Friday Cephalopod: Since I’m heading to the Pacific Northwest tomorrow…


i-b2ca67947dfac0a4161173cd797ae34e-enteroctopus_dofleini.jpg
Enteroctopus dofleini, the giant Pacific octopus

Figure from Cephalopods: A World Guide (amzn/b&n/abe/pwll), by Mark Norman.

Comments

  1. Eric TF Bat says

    Was having a discussion about optic nerves yesterday, and I thought of you. Why? Because I mentioned how the idiotic placement of the human optic nerve is one demonstration of the stupidity of the human race’s so-called Intelligent Designer, and my cow-orker mentioned that octopuses don’t have this problem, and therefore have much less flawed eyesight. I figure you know all this far better than I do, but I thought you’d like to know you’re water-cooler conversation all around the world…

  2. Paguroidea says

    I can see why they call it giant. It is nice to see the diver in comparison.

  3. says

    While you’re in Seattle, make sure you are at the aquaruim in time for the feeding of these magnificent beasties (and the wolf eel!).
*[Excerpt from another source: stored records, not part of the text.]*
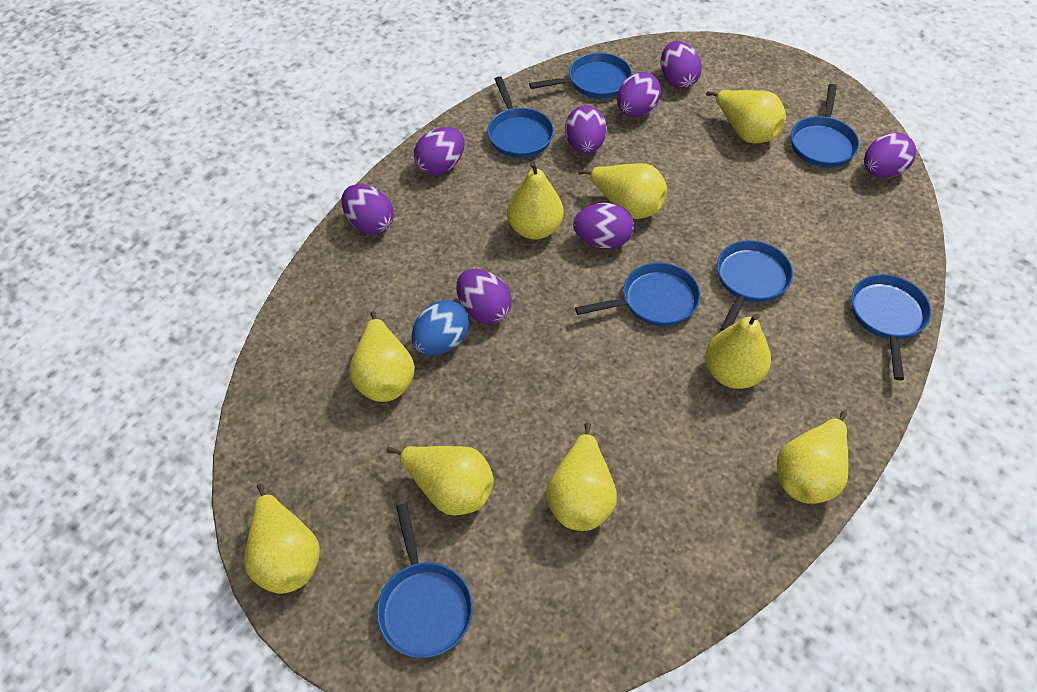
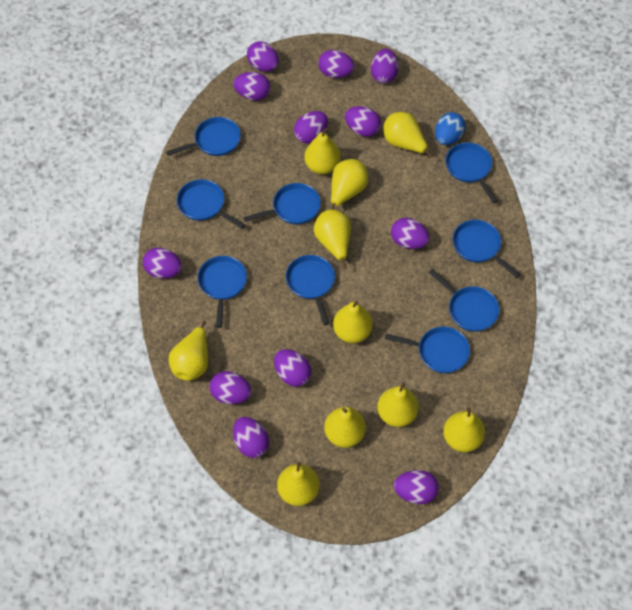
blue pan: [377,503,473,658] [487,76,554,158] [529,53,632,99] [575,262,700,327] [717,240,793,331] [791,84,859,168] [851,274,931,380] = 7 -> [166,117,241,156] [177,179,245,229] [198,256,247,328] [243,183,321,224] [286,255,335,325] [385,327,470,373] [429,269,499,332] [445,143,498,203] [453,220,521,278] = 9
purple egg: [342,184,394,235] [414,127,465,175] [457,269,512,324] [565,105,607,154] [573,203,634,249] [617,72,661,117] [660,41,702,89] [864,132,916,178] = 8 -> [143,248,182,279] [210,371,252,404] [233,72,270,101] [233,417,269,458] [247,41,279,72] [274,349,311,387] [294,111,328,144] [318,50,354,78] [345,106,381,137] [371,49,398,83] [391,218,429,249] [394,470,439,504] = 12
yellow pear: [244,484,320,594] [349,311,415,402] [387,446,494,516] [507,161,564,240] [546,423,617,531] [578,163,667,219] [705,313,771,389] [706,90,786,144] [777,411,848,504] = 9 -> [169,320,208,381] [277,462,320,506] [304,128,341,174] [314,209,351,269] [324,407,366,448] [331,159,368,209] [333,301,372,343] [377,382,419,427] [383,112,433,158] [443,407,485,452] = 10

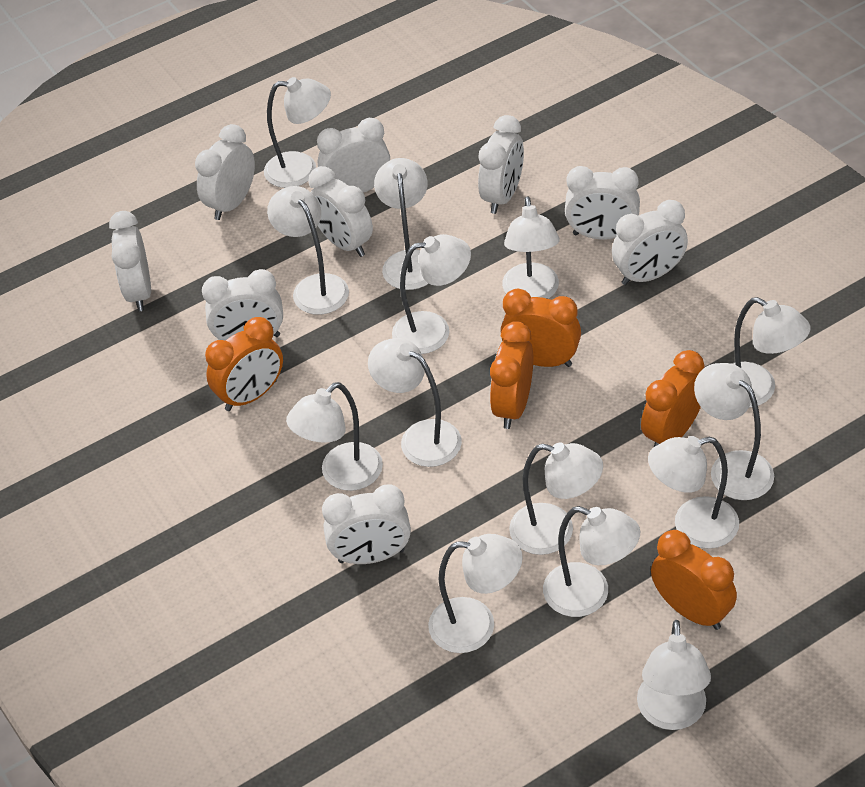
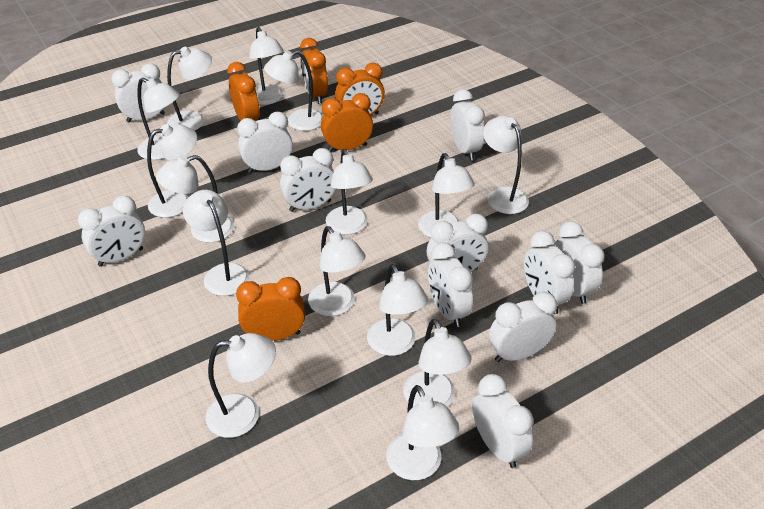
white clock: [109,211,151,311] [195,124,255,220] [202,269,283,341] [308,166,373,257] [317,118,390,193] [322,485,411,564] [478,115,524,214] [565,166,640,240] [612,200,688,285] = 9 -> [78,196,145,267] [112,63,165,123] [237,112,292,173] [280,148,335,212] [427,214,488,272] [428,242,473,327] [450,89,485,161] [472,374,534,468] [489,292,557,362] [524,231,575,314] [554,221,605,304] = 11
white lamp: [264,77,331,188] [267,186,349,315] [286,382,383,491] [368,338,462,467] [374,158,429,290] [392,234,471,354] [428,534,523,653] [502,196,560,299] [509,443,603,555] [543,506,640,617] [637,620,711,730] [648,436,739,549] [694,363,774,500] [731,297,810,408] = 14 -> [137,78,180,160] [147,124,197,218] [156,155,234,243] [167,47,212,131] [183,190,249,296] [206,333,276,438] [249,27,284,105] [264,50,323,131] [308,226,366,316] [326,149,373,235] [367,264,428,356] [386,385,459,480] [403,319,472,406] [418,153,475,238] [483,116,529,214] = 15

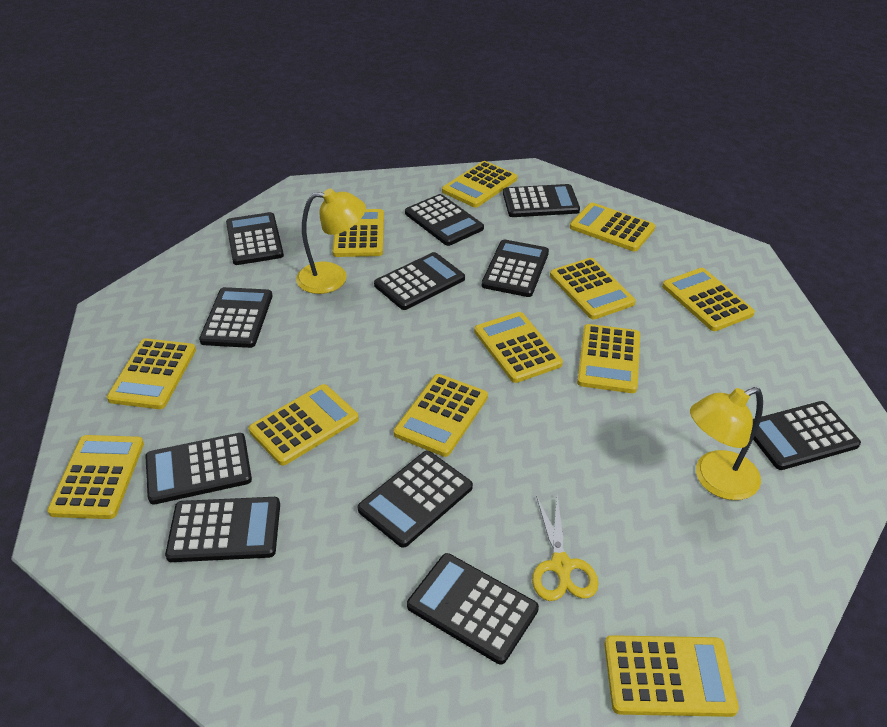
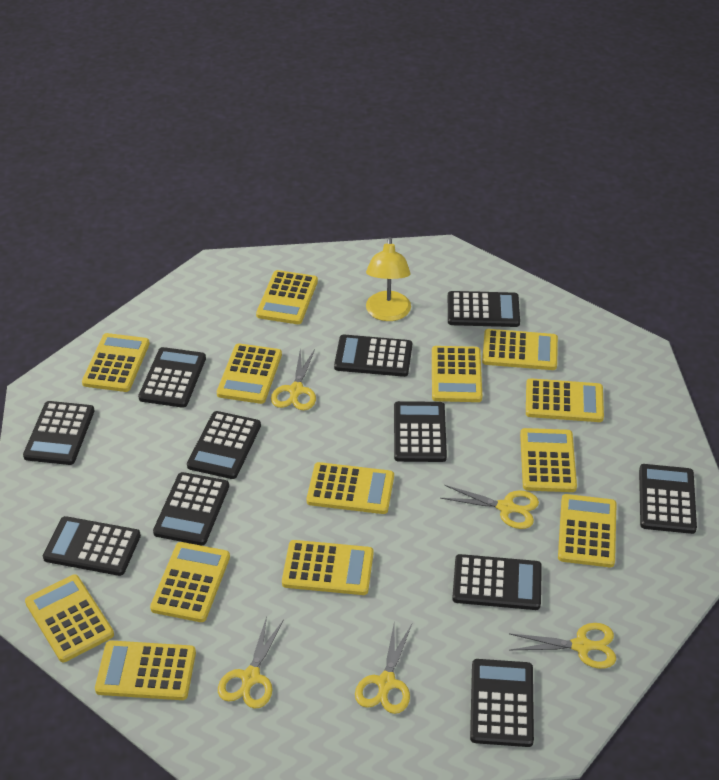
yellow calculator: [47,435,144,519] [107,338,196,409] [249,384,359,466] [332,209,384,257] [394,374,488,457] [442,161,517,208] [474,312,563,383] [550,258,636,319] [570,203,655,251] [577,324,640,393] [604,635,739,717] [662,268,755,331] = 12 -> [25,574,114,662] [82,333,150,392] [95,640,196,700] [150,542,230,622] [217,343,282,404] [256,270,318,324] [282,540,373,595] [307,462,394,514] [432,346,482,402] [482,329,558,370] [520,428,577,492] [526,378,604,422] [558,494,617,567] = 13
yellow lamp: [296,188,366,294] [690,387,763,500] = 2 -> [366,237,411,321] = 1
yellow scissors: [532,495,598,601] = 1 -> [218,616,284,709] [271,349,316,410] [355,624,412,714] [440,485,539,529] [509,623,616,669] = 5

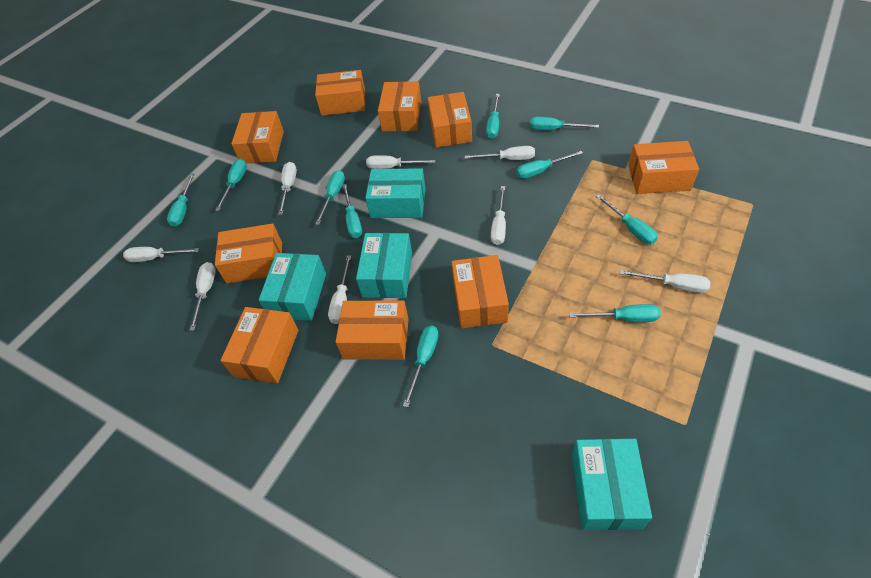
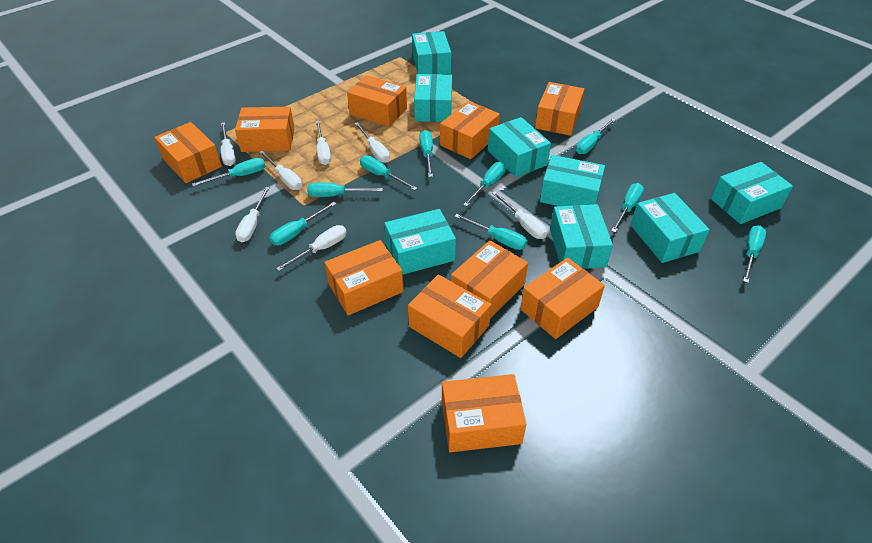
orange box: [215,223,282,283] [220,307,299,383] [231,111,284,163] [315,70,365,116] [336,301,409,360] [378,81,421,131] [428,92,472,148] [452,255,509,329] [628,141,699,194] = 9 -> [154,122,222,183] [235,106,295,152] [324,240,403,315] [347,75,407,127] [408,274,492,358] [440,101,500,159] [442,374,526,452] [451,240,528,318] [520,258,605,339] [535,82,584,136] = 10
turquoise box: [259,253,326,321] [356,233,412,298] [365,168,425,218] [572,439,652,530] = 4 -> [384,209,456,275] [412,31,451,74] [414,74,452,122] [488,117,551,177] [540,155,605,206] [550,204,613,269] [631,193,710,263] [711,162,793,224] = 8
white screwdriver: [123,247,199,262] [190,262,216,331] [278,162,297,215] [328,255,351,324] [366,155,435,169] [465,146,535,160] [491,186,506,245] [620,270,711,293] = 8 -> [221,122,236,166] [235,187,270,242] [259,151,302,190] [276,225,347,271] [316,121,331,165] [354,122,390,163] [492,191,547,239] = 7

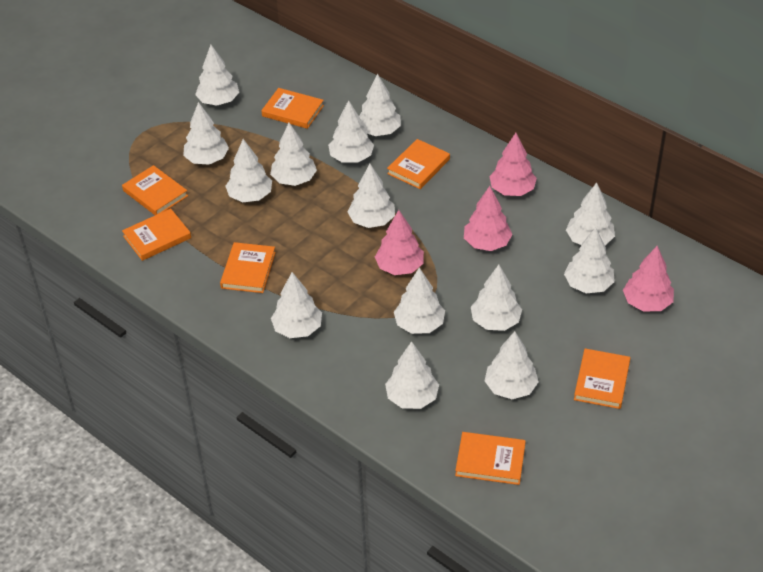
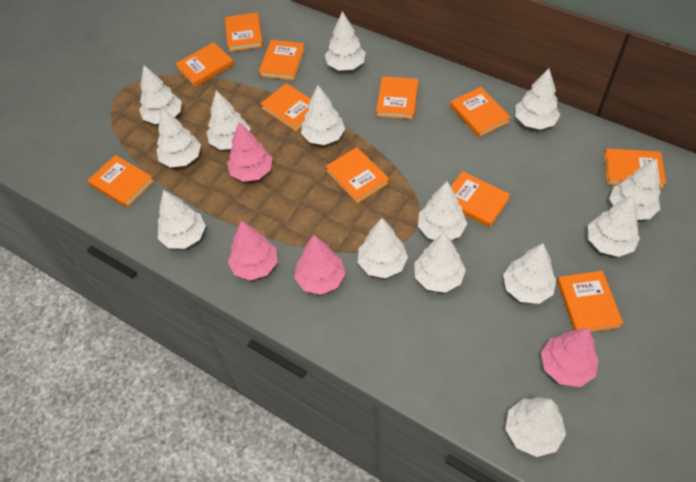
orange book: [122,165,188,215] [122,208,191,261] [220,242,276,293] [261,88,324,129] [387,139,450,189] [455,432,526,485] [574,348,630,409] = 7 -> [88,155,154,208] [175,42,234,87] [225,12,263,52] [259,40,305,81] [261,83,311,131] [326,147,389,204] [376,76,418,119] [450,87,511,138] [451,171,510,227] [557,271,623,332] [604,148,666,188] = 11

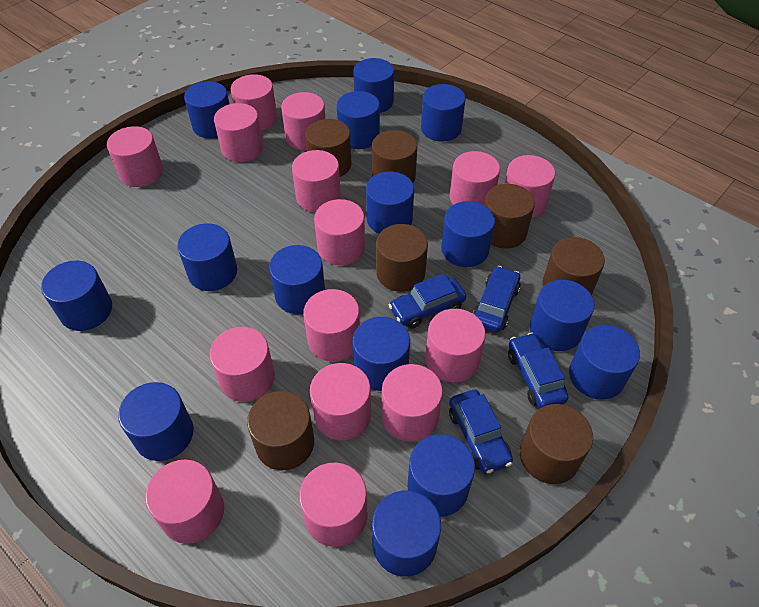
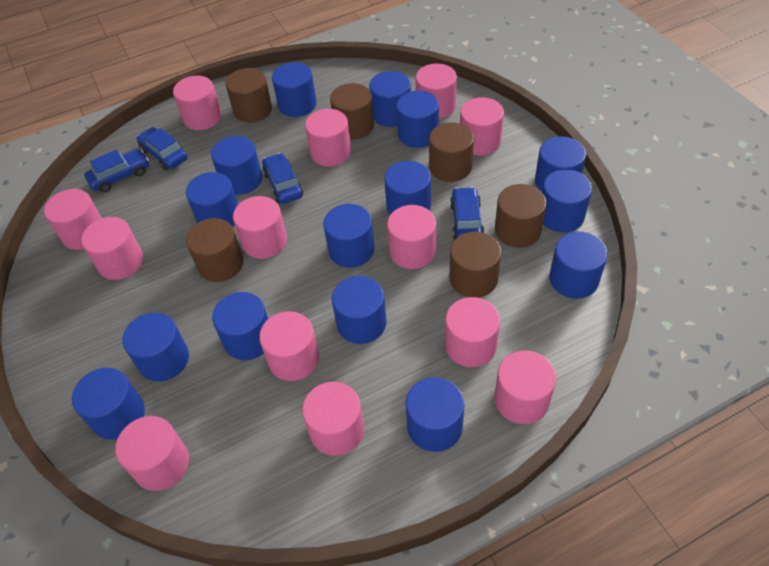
brown cylinder: [247,391,314,470] [305,119,351,177] [372,130,417,183] [376,224,428,292] [484,184,535,249] [520,404,593,484] [542,237,605,295] = 7 -> [186,218,244,282] [226,68,272,123] [330,83,374,140] [429,122,474,182] [449,232,501,298] [495,184,547,248] = 6
pink cylinder: [107,126,163,187] [145,460,224,544] [209,327,275,402] [214,103,263,162] [231,74,277,131] [281,92,326,150] [292,150,341,213] [299,462,368,547] [303,289,360,362] [310,363,371,440] [314,199,365,265] [382,364,443,442] [425,309,486,382] [450,151,500,205] [505,155,555,217] = 15 -> [44,189,102,250] [81,217,143,280] [115,416,189,491] [173,76,222,130] [233,196,287,259] [259,311,319,381] [302,382,364,456] [305,109,351,166] [387,205,436,269] [416,64,457,119] [445,297,500,367] [460,97,504,155] [494,351,556,424] = 13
Unfortunately, they don’t just throw a small child in, like some of us would like, but it’s fun to watch nonetheless.

    Cheers.

  4. Peter Ashby says

    Speaking of feeding aquarium confined cephalopods: where I grew up in southern New Zealand the university has a marine research lab with a small public aquarium display attached. In a big corner tank they had a common octopus of the sort that lived in the harbour. We went to visit one day the grad student who was on ‘duty’ told us they had come in that morning to find that all the crabs that they kept in a tank on the other side of the room from the octopus were gone. There was a trail of water from the octopus tank across the concrete floor and up the side of the crab tank. Turned out the lid of the octopus tank had not been properly secured.

    To link this to another post this tells you both that octopus have good eyesight and that they are able to plan. It also tells you that either this octopus noticed its tank wasn’t secured or it spent every evening testing the lid… Oh and it also knew where home was, ahh.

    I have also used the point about wanting eyes like cephalopods to the creationist inclined. Its worse than just having the wiring run at the front, the whole retina is back to front in vertebrates. First to get struck by light are the blood vessels that supply the retina, you can see these as shadows if someone shines a small torch into your eye from an angle. Then comes the ganglion cells that do the initial processing and only then do you get to the photoreceptors, except they face the back, we have to have a reflective layer to bounce those pesky photons into the right place. It is clearly a cludge, some useful mutation was fixed in a lineage that had things inverted and it was more useful than the inversion was a problem and it became one of those things where the jump in morphospace to a cephalopod retina gets wider and wider as time goes on.